Státní zámek Pardubice, 531 16 Pardubice
Tel. +420 466 799 240

   The Pardubice manor stands on the site of the original country house which was built most probably at the end of the 13th century. In the following century it changed into a water castle. When the manor belonged to William from Pernštejn (+1521) it was reconstructed and the eastern wing was added. William's sons went on in these additions and adaptations but in the early Renaissance style. Between 1574 - 1579 the architect Ulrico Aostalli built a large representation hall on the second floor of the northern wing, decorated the facade of the manor with sgraffiti and built Renaissance gables. Even though the site of the manor was built as a fortress in the beginning of the 16th century, it also proved its defensive qualities during the Thirty Years War when it was vainly besieged several times.

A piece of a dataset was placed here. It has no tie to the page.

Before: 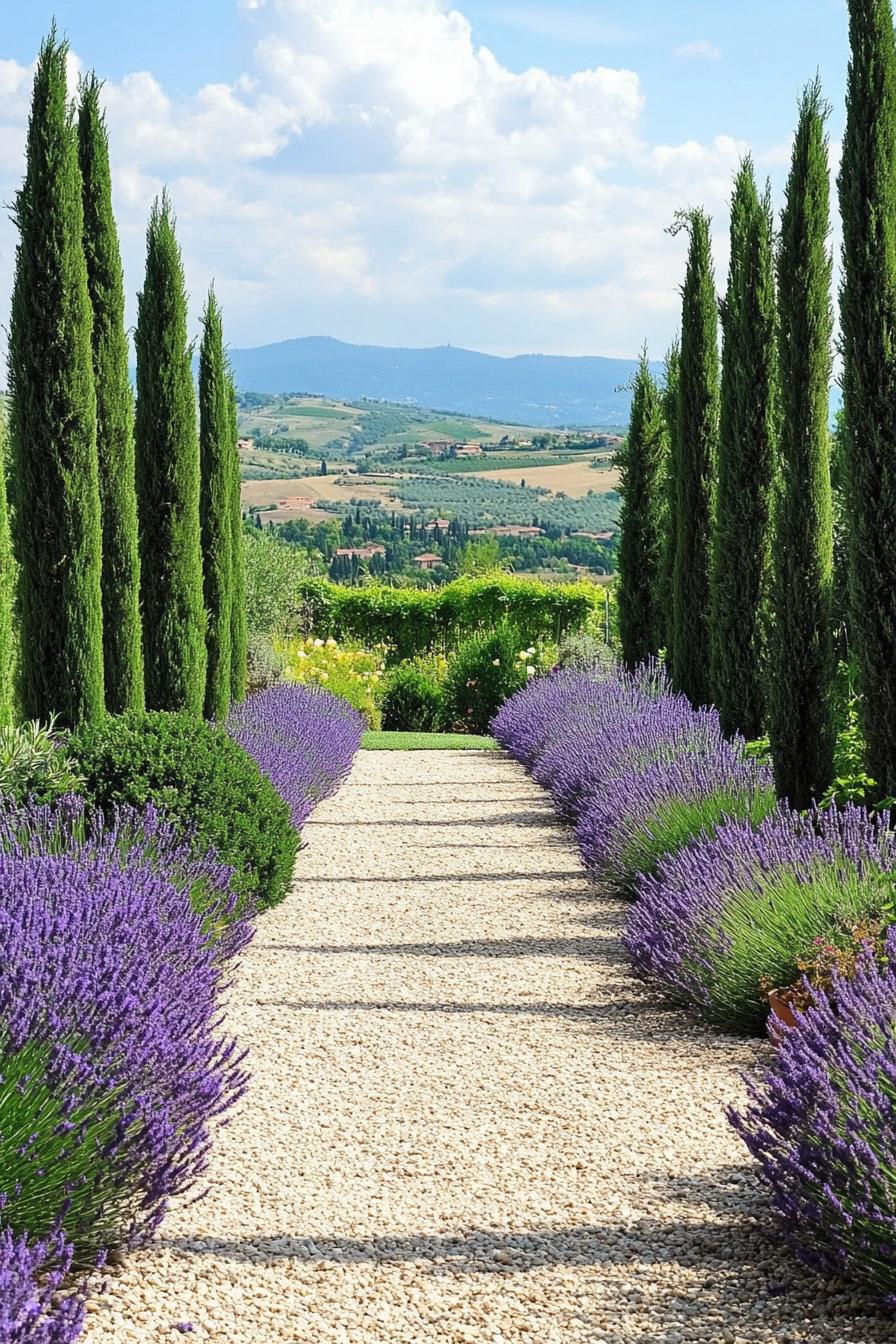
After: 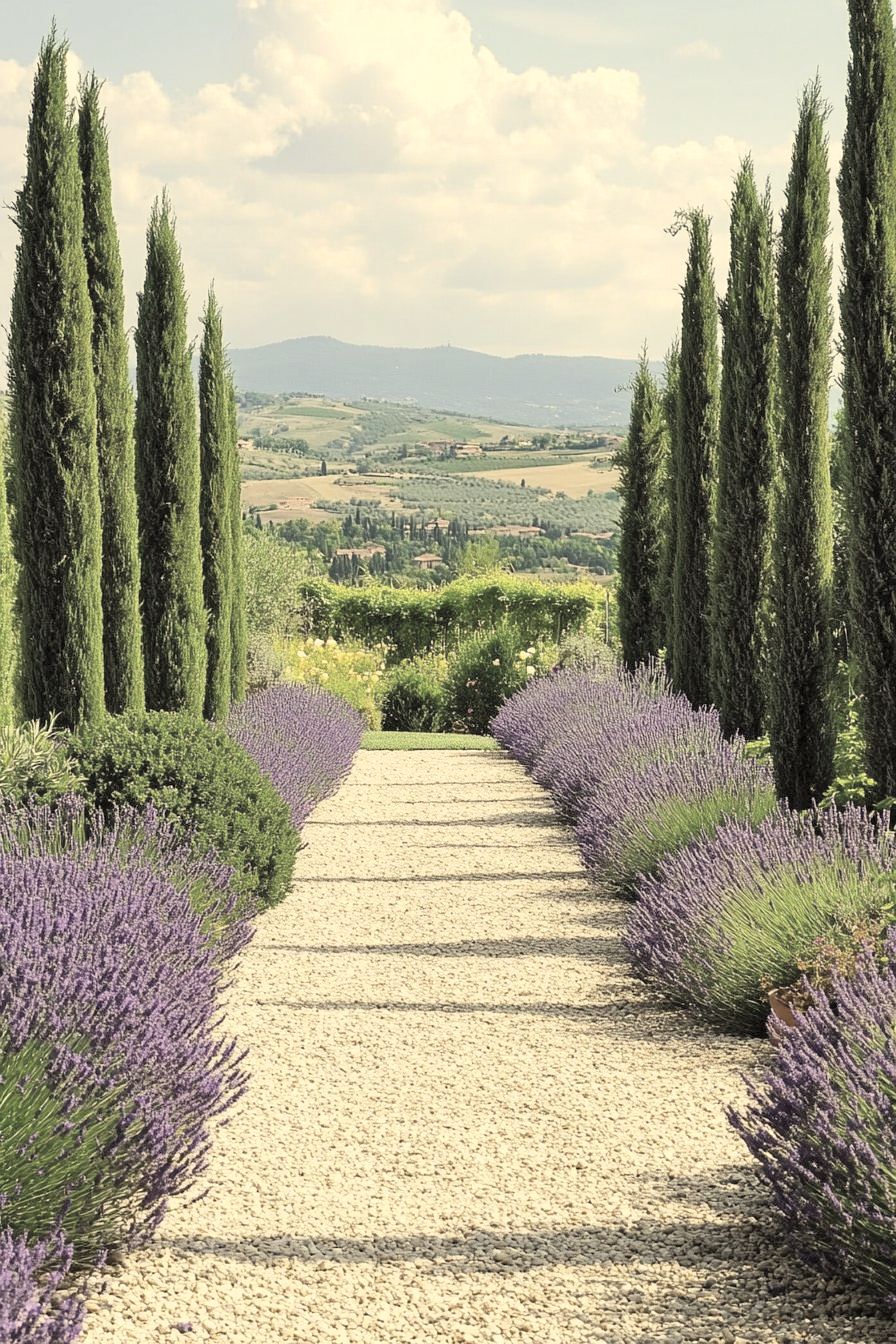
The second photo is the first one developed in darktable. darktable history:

   The Pardubice manor is a rare example of the transition between castle and manor. There is no such other site in this country with a late Gothic fortification system. Large fragments of the early Renaissance painting decoration have been preserved in the three knight halls of the southern wing. The scene from the Old Testament story of Samson and Dalila in the Vojtěch Hall dates back to 1532 and represents the oldest known Renaissance wall painting on the territory of Bohemia. The manor serves as a museum and a picture gallery and it is, of course, open to the public. Next to one of the corners of the site of the manor is the historic center of the city which is also noteworthy.